» Exercise: Please reproduce every line of the records below word for word, leaving out the pictures.
START
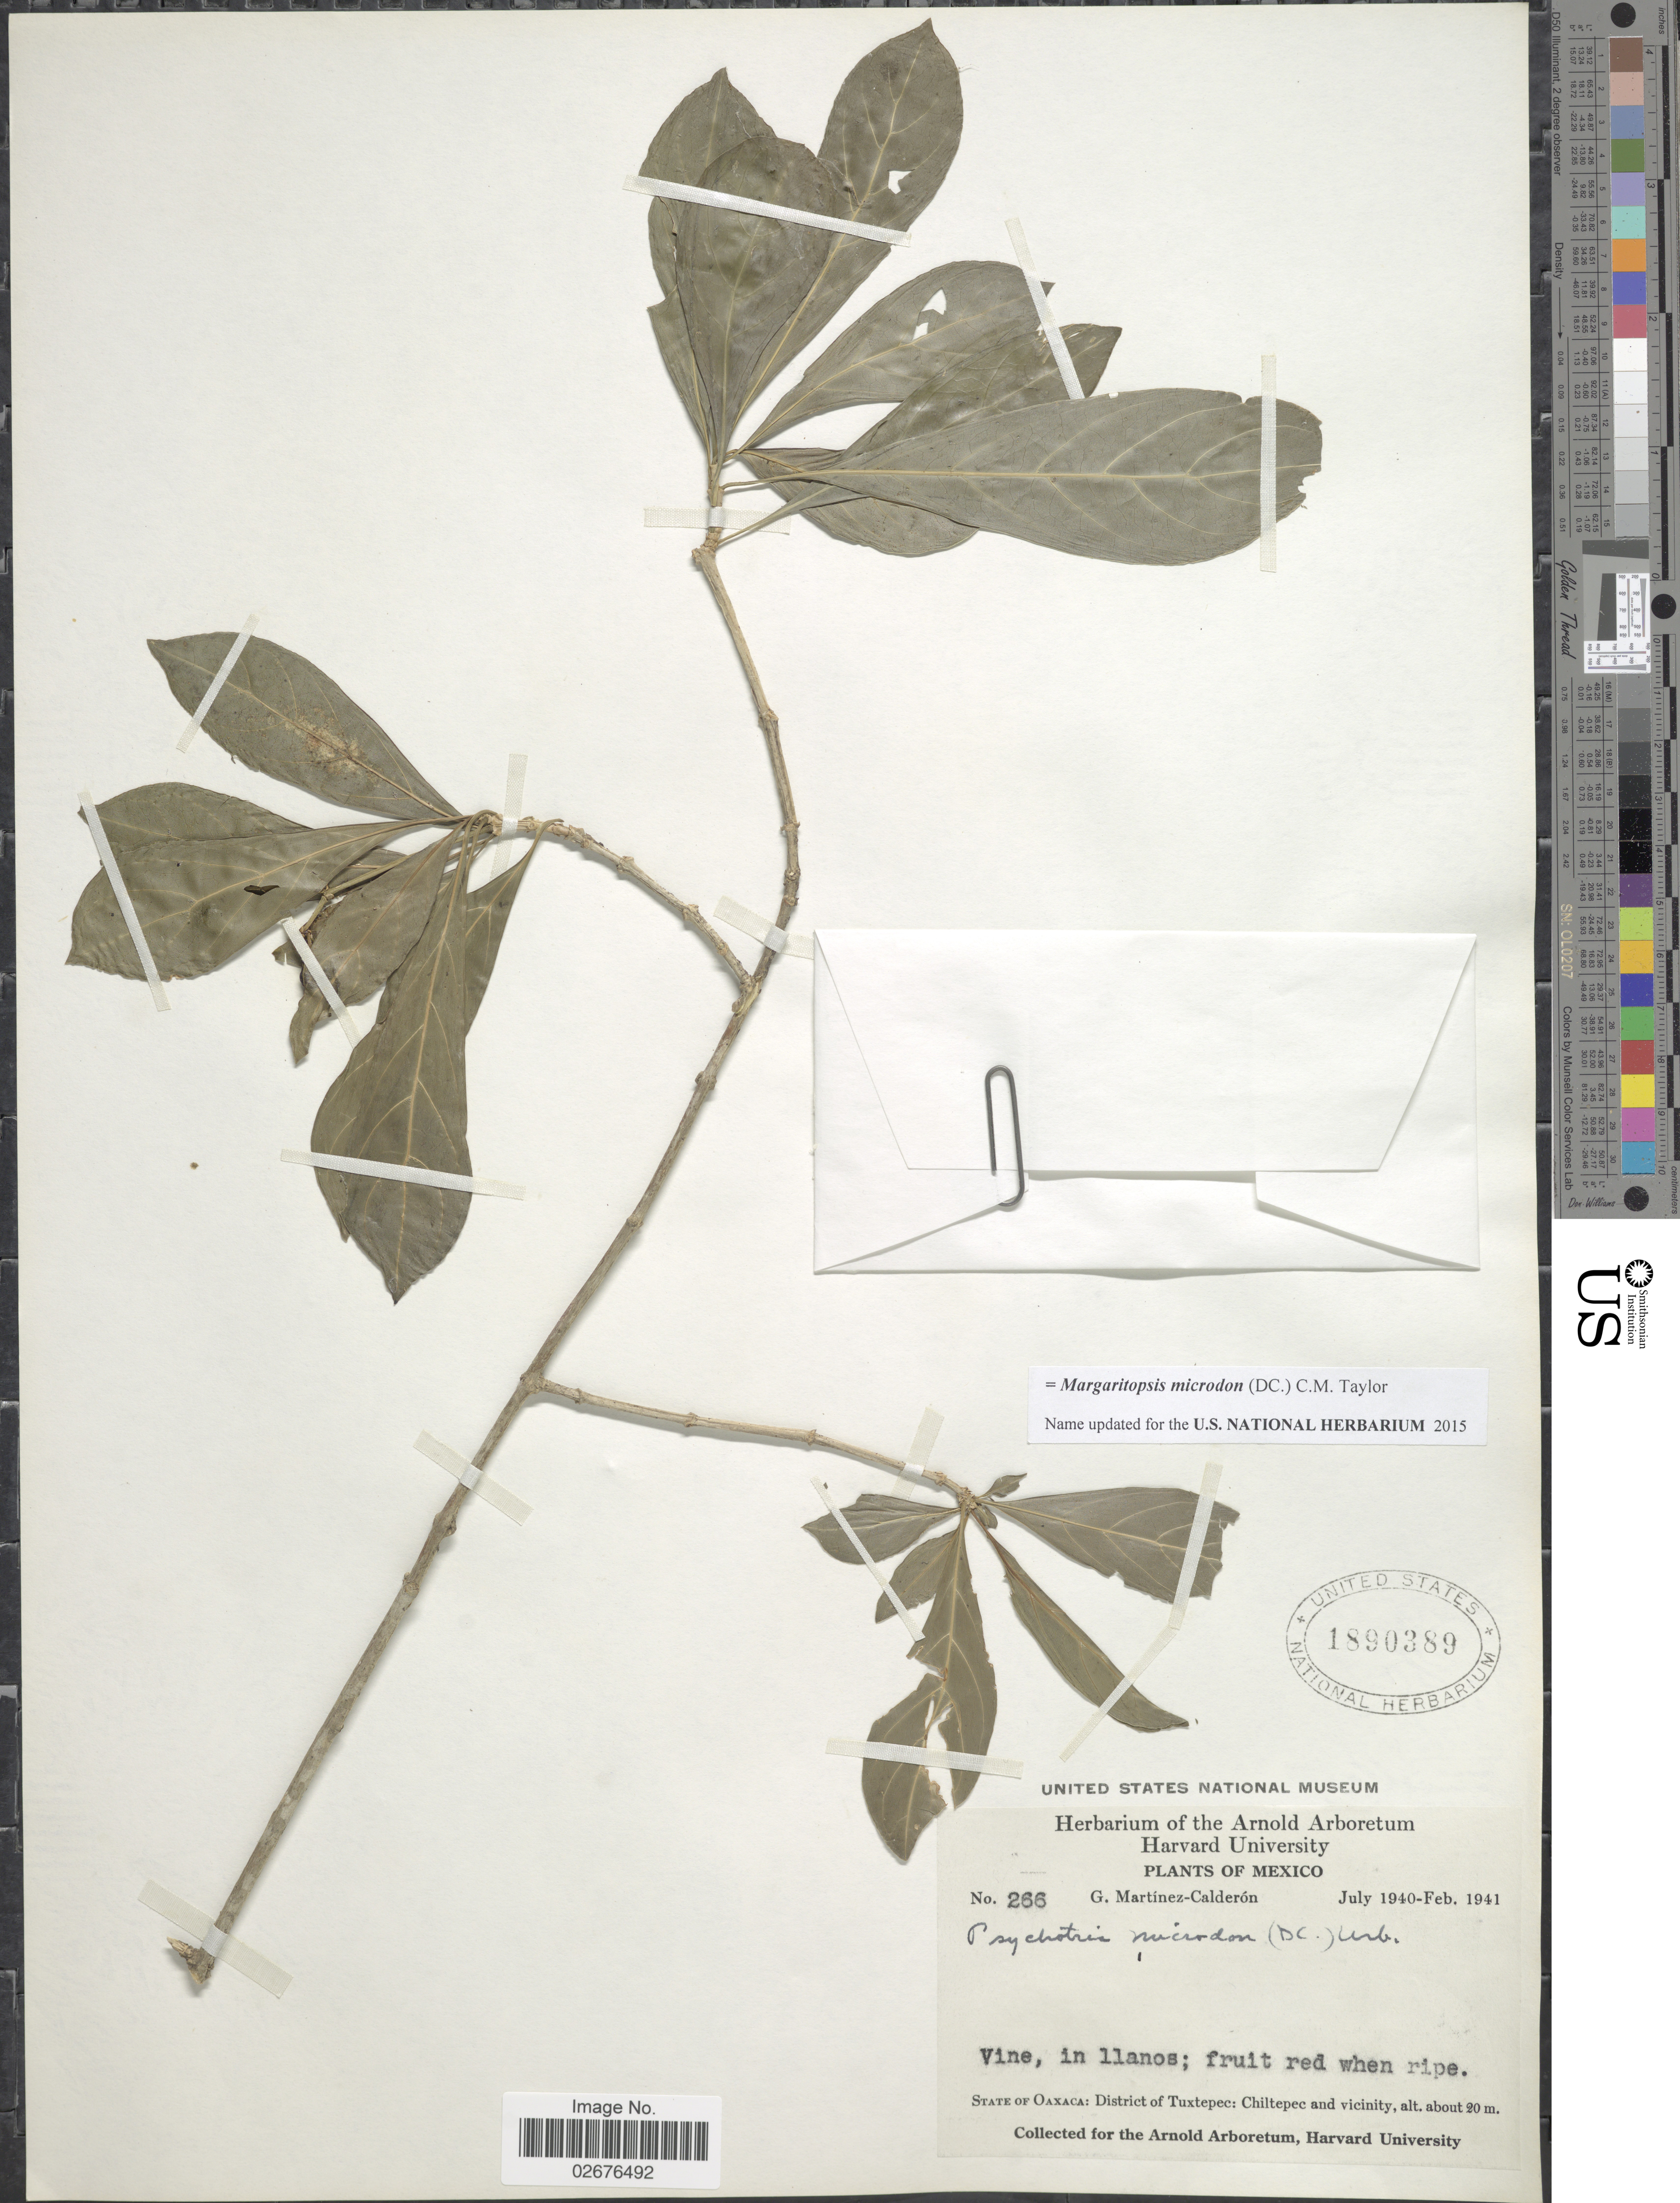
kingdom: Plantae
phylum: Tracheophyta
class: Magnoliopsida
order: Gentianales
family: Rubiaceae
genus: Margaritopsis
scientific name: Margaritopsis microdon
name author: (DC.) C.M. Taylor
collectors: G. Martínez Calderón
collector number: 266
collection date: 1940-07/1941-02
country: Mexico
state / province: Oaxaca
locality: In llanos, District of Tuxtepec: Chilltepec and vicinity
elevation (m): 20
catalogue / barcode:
END
» Complete response:
kingdom: Plantae
phylum: Tracheophyta
class: Magnoliopsida
order: Gentianales
family: Rubiaceae
genus: Margaritopsis
scientific name: Margaritopsis microdon
name author: (DC.) C.M. Taylor
collectors: G. Martínez Calderón
collector number: 266
collection date: 1940-07/1941-02
country: Mexico
state / province: Oaxaca
locality: In llanos, District of Tuxtepec: Chilltepec and vicinity
elevation (m): 20
catalogue / barcode:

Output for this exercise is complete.